El transcurso de mis lecturas (de Las noches blancas me pasé a Tolstoi, luego a Tagore, de Cien años de soledad a Pedro Páramo, después a Faulkner y Virginia Woolf; de Porfirio Barba Jacob a Paul Celan, de Alejandra Pizarnik a Fernando Pessoa, etc.) me fue llevando a internarme en los lenguajes y vericuetos lingüísticos, hasta llegar al empoderamiento de mis propias imágenes, de las que brotaba un lenguaje muy personal, pues siempre que leía comenzaba a crear personajes, eran frases que nacían de la nada y no me abandonaban, se enraizaban en mis vísceras, hasta que las corporeizaba en el papel.
7.
Durante las lecturas entraba a mundos desconocidos por mí, de manera que mi ser quedaba en silencio. Sin embargo, esas voces, esa palabra desgarrada, arrancada por primera vez de un lenguaje que se inauguraba cuando yo posaba ahí mis ojos; esa palabra volcada en mi silencio se volvía cadencia, parecida a aquellos compases que percibía al leer los títulos de los libros de la biblioteca de mi padre.
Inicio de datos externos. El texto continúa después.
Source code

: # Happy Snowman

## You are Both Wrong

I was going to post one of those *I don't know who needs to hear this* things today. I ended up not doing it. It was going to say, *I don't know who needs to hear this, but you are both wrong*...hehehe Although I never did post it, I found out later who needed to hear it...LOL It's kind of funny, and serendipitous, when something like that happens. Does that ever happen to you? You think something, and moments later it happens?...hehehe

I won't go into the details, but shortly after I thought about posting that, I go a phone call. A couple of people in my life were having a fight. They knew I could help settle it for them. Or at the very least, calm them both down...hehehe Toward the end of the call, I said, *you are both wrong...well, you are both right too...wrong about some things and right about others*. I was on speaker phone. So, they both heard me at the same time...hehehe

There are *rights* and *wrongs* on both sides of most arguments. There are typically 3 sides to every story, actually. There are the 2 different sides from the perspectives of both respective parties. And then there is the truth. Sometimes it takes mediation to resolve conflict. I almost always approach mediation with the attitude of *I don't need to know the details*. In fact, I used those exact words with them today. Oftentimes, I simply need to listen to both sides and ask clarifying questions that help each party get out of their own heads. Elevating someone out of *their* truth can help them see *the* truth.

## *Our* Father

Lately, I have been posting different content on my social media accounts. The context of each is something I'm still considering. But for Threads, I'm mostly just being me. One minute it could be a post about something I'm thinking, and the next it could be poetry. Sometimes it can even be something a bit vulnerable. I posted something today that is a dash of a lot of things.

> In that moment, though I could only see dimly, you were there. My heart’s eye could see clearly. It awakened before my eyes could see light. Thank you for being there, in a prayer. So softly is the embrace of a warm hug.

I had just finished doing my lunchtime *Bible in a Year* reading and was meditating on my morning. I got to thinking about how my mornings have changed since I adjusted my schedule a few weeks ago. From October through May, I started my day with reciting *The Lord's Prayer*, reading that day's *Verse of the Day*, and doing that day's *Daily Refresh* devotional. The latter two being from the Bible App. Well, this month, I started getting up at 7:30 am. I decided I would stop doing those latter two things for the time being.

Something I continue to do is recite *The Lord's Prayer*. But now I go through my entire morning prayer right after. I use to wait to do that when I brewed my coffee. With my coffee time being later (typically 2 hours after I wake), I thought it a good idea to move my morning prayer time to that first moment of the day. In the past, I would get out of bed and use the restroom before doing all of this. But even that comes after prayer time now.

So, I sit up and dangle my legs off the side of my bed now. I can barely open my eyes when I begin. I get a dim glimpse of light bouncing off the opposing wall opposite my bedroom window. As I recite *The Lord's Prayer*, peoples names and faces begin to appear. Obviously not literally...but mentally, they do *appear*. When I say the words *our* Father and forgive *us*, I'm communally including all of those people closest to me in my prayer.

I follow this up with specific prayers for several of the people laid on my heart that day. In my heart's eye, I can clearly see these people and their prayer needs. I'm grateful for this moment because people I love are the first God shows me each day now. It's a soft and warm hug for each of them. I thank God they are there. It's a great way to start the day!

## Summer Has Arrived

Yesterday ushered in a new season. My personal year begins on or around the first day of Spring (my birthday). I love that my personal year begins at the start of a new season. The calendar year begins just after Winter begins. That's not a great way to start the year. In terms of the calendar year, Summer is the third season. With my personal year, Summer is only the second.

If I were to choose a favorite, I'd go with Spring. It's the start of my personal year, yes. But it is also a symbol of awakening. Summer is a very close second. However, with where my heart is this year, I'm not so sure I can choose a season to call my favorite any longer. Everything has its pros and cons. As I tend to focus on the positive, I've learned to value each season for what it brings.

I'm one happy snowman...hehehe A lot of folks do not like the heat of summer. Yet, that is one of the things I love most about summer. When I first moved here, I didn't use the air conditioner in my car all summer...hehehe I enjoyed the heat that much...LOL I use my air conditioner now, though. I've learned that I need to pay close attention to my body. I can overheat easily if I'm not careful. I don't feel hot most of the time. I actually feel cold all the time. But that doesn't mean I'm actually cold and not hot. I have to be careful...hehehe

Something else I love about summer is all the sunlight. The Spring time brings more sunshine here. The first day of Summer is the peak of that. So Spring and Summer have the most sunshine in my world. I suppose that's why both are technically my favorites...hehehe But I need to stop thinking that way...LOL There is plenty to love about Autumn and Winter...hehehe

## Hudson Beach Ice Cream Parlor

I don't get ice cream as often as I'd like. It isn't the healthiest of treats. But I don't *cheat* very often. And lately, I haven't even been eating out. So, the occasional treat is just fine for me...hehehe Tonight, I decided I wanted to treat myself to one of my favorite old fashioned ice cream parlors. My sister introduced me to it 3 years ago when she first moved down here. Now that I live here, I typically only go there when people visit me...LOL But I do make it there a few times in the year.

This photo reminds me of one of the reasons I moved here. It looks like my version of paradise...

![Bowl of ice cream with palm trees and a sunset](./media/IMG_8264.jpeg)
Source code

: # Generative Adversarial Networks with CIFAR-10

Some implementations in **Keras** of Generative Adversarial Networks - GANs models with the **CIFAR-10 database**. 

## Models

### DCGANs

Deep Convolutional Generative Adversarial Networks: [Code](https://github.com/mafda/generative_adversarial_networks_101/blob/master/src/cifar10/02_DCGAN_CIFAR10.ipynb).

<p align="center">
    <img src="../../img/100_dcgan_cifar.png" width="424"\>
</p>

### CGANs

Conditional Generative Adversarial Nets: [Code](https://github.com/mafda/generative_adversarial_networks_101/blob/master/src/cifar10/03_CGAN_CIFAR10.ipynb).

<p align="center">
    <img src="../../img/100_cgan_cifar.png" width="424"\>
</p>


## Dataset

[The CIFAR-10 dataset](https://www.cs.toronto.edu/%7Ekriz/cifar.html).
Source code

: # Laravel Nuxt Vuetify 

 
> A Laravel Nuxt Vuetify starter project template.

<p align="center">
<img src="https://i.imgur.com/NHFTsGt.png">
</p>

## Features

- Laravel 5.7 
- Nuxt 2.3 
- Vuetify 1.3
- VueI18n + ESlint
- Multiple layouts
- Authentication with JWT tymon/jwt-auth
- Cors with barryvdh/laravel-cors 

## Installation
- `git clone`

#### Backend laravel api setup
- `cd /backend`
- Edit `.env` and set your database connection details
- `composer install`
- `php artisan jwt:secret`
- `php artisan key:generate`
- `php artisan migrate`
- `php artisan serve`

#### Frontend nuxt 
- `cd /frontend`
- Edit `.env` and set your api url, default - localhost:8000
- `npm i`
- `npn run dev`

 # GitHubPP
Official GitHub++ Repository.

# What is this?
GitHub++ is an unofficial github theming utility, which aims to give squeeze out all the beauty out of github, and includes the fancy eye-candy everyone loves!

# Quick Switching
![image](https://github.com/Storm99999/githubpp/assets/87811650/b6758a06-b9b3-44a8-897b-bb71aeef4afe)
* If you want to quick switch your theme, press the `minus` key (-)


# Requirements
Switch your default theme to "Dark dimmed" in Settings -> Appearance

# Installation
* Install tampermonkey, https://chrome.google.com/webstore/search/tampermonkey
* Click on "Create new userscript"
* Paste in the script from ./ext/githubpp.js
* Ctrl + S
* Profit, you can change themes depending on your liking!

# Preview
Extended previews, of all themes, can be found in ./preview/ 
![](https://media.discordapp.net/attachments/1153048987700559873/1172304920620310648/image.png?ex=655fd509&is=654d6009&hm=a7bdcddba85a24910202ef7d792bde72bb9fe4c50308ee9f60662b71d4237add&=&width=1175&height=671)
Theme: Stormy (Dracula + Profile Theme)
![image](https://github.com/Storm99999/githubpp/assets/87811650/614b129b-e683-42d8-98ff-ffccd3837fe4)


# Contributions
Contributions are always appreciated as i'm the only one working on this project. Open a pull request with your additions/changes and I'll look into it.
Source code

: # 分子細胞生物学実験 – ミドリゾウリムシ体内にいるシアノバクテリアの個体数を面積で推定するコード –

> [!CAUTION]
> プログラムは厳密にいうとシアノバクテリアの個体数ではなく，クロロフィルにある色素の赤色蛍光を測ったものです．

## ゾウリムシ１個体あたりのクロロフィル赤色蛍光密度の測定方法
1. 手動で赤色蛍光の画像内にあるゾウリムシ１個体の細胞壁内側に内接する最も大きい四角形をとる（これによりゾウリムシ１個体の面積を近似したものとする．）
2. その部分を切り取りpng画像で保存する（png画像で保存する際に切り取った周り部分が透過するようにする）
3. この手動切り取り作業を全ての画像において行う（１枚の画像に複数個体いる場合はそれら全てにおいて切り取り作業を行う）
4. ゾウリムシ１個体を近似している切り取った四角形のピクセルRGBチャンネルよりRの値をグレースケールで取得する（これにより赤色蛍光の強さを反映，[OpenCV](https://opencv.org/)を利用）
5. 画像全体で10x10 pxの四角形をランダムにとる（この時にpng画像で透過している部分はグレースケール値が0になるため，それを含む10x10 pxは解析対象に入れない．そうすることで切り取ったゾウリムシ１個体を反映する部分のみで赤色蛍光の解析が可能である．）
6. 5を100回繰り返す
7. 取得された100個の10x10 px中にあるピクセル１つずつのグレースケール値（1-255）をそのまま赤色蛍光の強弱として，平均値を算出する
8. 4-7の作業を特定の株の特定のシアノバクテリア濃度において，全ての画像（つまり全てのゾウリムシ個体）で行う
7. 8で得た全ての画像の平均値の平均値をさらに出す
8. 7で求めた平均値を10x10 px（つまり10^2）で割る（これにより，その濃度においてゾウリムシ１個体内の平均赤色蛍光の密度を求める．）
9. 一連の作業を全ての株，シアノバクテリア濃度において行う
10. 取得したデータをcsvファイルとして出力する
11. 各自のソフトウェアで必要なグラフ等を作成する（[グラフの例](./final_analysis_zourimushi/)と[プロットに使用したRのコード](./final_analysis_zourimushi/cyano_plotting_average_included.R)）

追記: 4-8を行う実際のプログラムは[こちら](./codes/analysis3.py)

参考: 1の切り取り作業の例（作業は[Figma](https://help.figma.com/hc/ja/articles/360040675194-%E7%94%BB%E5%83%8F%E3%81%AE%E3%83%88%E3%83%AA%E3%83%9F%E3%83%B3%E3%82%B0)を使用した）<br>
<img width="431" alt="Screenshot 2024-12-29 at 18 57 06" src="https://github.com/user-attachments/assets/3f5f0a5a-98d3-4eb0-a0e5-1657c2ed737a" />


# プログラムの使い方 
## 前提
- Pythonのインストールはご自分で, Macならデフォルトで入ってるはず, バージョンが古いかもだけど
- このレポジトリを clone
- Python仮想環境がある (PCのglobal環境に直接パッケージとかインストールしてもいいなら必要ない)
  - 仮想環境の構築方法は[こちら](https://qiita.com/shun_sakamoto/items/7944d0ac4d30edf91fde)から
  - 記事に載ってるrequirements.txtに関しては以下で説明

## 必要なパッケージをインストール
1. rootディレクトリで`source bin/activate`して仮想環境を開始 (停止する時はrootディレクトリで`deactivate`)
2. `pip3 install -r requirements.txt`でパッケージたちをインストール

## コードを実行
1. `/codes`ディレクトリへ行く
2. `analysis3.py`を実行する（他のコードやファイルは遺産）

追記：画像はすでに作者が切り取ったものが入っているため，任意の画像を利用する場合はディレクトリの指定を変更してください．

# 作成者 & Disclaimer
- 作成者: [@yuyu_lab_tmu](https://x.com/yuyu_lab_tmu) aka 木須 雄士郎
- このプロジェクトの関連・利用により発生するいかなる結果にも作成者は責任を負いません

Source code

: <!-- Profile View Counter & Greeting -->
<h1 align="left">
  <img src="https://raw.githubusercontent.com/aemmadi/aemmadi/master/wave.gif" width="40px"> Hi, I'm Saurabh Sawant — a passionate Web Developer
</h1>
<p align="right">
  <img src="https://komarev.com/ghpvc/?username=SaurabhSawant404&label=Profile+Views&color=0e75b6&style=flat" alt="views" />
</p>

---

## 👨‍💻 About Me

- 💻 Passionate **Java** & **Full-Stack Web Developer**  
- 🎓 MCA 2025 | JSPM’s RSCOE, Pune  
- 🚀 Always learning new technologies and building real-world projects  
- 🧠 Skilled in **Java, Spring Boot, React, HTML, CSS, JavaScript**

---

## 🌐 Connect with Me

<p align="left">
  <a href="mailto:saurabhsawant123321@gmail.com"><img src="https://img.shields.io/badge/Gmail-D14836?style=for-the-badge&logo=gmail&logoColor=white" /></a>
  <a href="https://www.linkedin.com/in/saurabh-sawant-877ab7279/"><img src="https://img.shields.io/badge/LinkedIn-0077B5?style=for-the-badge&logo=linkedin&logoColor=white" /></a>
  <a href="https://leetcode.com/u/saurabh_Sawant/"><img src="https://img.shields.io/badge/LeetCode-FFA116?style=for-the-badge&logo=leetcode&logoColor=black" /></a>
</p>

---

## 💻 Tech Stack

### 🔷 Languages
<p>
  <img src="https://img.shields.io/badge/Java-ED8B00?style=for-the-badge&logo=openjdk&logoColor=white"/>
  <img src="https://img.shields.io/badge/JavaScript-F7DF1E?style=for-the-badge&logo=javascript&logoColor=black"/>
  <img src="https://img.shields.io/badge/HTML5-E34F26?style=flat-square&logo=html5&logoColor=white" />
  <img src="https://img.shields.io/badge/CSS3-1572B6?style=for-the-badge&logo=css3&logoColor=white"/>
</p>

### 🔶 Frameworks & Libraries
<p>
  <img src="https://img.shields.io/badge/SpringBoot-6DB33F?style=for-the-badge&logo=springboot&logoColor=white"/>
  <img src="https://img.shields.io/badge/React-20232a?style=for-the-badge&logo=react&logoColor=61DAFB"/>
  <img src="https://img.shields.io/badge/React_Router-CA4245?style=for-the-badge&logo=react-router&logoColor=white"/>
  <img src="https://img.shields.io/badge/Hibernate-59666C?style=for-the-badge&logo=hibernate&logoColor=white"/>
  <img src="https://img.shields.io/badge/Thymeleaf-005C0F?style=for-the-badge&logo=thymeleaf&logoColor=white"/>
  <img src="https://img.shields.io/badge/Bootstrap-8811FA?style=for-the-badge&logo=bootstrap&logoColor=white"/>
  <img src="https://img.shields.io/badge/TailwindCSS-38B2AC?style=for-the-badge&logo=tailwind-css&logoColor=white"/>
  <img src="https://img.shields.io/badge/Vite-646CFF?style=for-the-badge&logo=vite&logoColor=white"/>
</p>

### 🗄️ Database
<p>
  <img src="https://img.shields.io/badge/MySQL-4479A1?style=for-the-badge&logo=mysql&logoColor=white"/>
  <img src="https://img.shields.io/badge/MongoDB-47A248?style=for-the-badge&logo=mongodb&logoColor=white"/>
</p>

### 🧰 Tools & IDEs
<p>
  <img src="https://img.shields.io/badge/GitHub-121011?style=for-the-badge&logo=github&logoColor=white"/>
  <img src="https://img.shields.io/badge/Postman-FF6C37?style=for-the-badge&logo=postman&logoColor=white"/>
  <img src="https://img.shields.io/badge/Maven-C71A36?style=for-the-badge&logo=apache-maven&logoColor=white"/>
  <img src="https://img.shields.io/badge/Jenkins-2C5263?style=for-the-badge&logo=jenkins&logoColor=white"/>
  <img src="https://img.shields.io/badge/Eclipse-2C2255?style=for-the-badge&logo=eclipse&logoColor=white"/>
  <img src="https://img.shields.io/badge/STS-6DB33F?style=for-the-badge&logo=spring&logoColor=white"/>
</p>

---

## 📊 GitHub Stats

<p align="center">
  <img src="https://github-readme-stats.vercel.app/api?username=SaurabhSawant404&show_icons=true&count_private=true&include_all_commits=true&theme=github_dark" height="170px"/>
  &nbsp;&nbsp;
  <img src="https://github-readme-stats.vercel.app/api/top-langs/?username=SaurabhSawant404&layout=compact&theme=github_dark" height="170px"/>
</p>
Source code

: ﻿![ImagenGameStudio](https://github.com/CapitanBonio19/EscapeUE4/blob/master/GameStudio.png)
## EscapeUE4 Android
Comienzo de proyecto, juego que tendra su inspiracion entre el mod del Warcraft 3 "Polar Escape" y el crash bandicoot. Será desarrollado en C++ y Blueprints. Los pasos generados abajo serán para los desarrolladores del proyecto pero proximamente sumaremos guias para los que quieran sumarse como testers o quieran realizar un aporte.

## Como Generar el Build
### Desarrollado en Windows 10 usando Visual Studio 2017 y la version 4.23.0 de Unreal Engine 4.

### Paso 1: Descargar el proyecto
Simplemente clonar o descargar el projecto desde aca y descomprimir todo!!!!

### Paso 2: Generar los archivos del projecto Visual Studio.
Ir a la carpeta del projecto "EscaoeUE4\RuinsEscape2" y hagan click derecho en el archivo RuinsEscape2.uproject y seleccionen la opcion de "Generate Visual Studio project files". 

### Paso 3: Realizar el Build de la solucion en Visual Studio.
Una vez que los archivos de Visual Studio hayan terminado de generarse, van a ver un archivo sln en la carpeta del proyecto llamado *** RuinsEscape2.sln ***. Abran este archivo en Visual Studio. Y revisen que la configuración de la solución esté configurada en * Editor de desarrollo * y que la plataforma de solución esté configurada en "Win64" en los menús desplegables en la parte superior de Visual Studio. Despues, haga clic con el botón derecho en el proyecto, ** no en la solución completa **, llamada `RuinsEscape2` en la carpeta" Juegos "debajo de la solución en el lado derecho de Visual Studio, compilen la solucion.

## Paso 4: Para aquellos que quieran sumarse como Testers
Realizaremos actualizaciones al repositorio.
Ahora esos compases vueltos música se cargaban de sentido porque contenían algo originario. Escribir me conducía a lugares que yo visitaba por primera vez y que nacían sólo en mí. Mi oído me emplazaba a fundar imágenes que escapaban a cualquier realidad que yo conociera. Silenia surgió de un canto abisal, pero contenido, cuidadoso de no caer en los abismos, un canto que se amoldaba a una forma para permanecer. Nacía Silenia y todo su universo.
Mucho tiempo después, le mostré a mi papá lo que escribía, y exclamó: Eso es literatura; mejor dicho, poesía.